Auto loans are typically secured (the car serves as collateral), which means lenders can offer lower rates than unsecured personal loans. Average new car loan rates are often 1–5% lower than equivalent personal loan rates. The trade-off is that the lender can repossess the vehicle if you default. A personal loan for a car purchase gives you more flexibility but usually at a higher rate. Use this calculator to compare the total cost of both options by adjusting the rate field.

The most effective strategies are: (1) Make extra payments — even small additional monthly payments significantly reduce your balance and total interest. (2) Pay bi-weekly instead of monthly — this results in one extra full payment per year. (3) Round up your payment — paying $400 instead of $387 adds up. (4) Make lump-sum payments when you receive a bonus or tax refund.

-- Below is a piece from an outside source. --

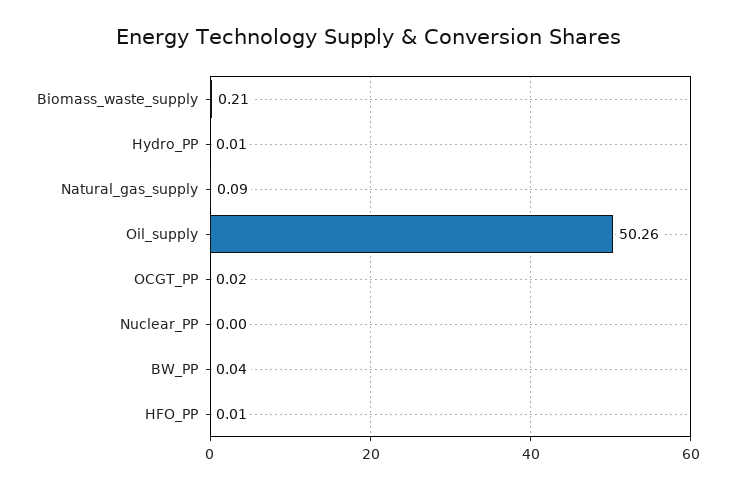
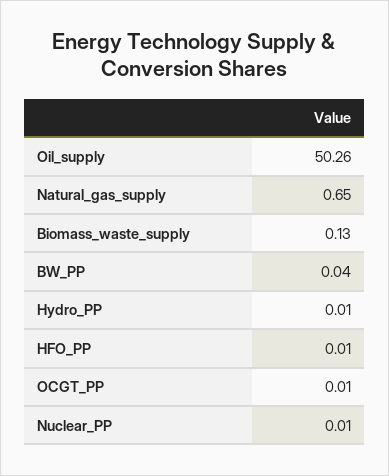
Biomass_waste_supply: 0.21 -> 0.13
Natural_gas_supply: 0.09 -> 0.65
OCGT_PP: 0.02 -> 0.01
Nuclear_PP: 0 -> 0.01

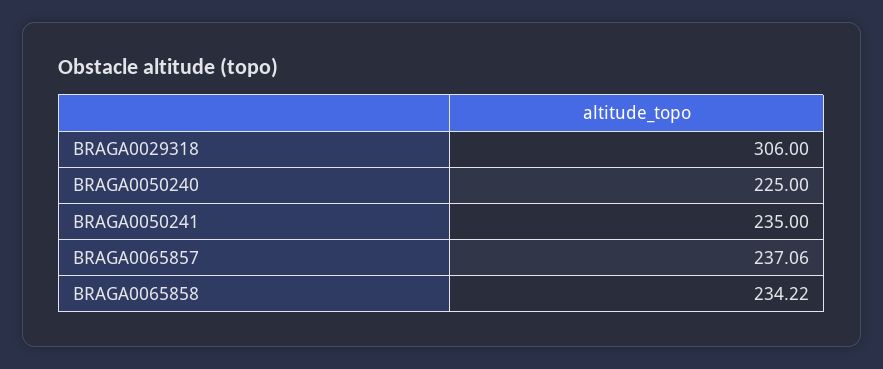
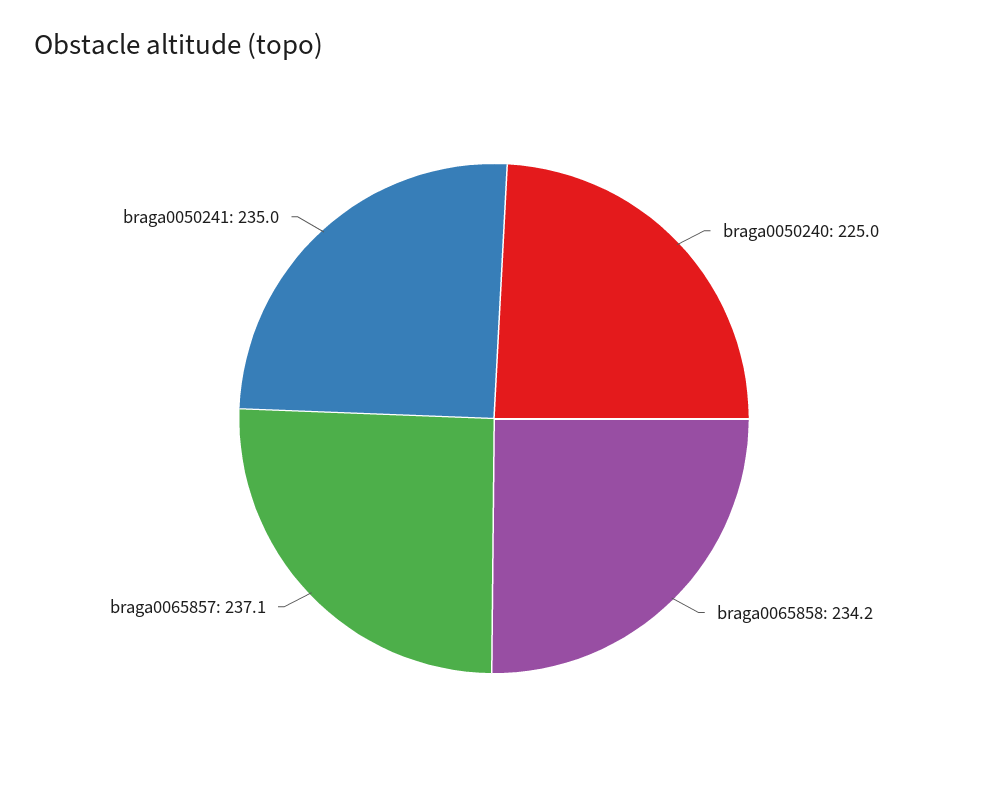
BRAGA0029318: 306 -> none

Always confirm with your lender that extra payments go directly to principal, not future interest.

The total cost of a loan is the sum of all payments made — principal plus all interest charges. For example, a $20,000 loan at 6.5% over 5 years has a total cost of approximately $23,199: the $20,000 principal plus about $3,199 in interest. The longer the term and the higher the rate, the greater the total cost relative to the principal. The Breakdown tab in this calculator shows the total cost so you can see the full picture before committing.

Your credit score is the most influential factor in determining the interest rate you're offered. A score above 750 typically earns the best rates; 670–749 is good; 580–669 is fair with moderate rates; below 580 is subprime and may result in very high rates or loan denial. Improving your score by 50–100 points before applying can save thousands of dollars in interest over the life of a loan.

Federal student loans offer multiple repayment plans: Standard (fixed payments over 10 years), Graduated (lower payments that increase every two years), Extended (up to 25 years), and Income-Driven Repayment (IDR) plans that cap payments at 5–20% of discretionary income. Private student loans generally only offer standard amortization. This calculator models standard amortization, the most common structure for estimating total loan cost.

A secured loan requires collateral — an asset (car, home, savings account) that the lender can seize if you default. Secured loans typically offer lower interest rates because the lender has reduced risk. An unsecured loan (most personal loans) requires no collateral and is approved based on creditworthiness alone. Because the lender takes on more risk, unsecured loans usually carry higher rates. The decision depends on the asset you can offer and whether you're comfortable with the collateral risk.

This calculator is mathematically precise for the inputs you provide, using the standard amortization formula used by banks and lenders worldwide. Results may differ slightly from actual loan statements due to lender-specific origination fees, rounding rules, payment timing, and prepaid interest at closing. Variable-rate loans will behave differently after any rate adjustments. Always confirm final terms with your lender before signing any loan agreement.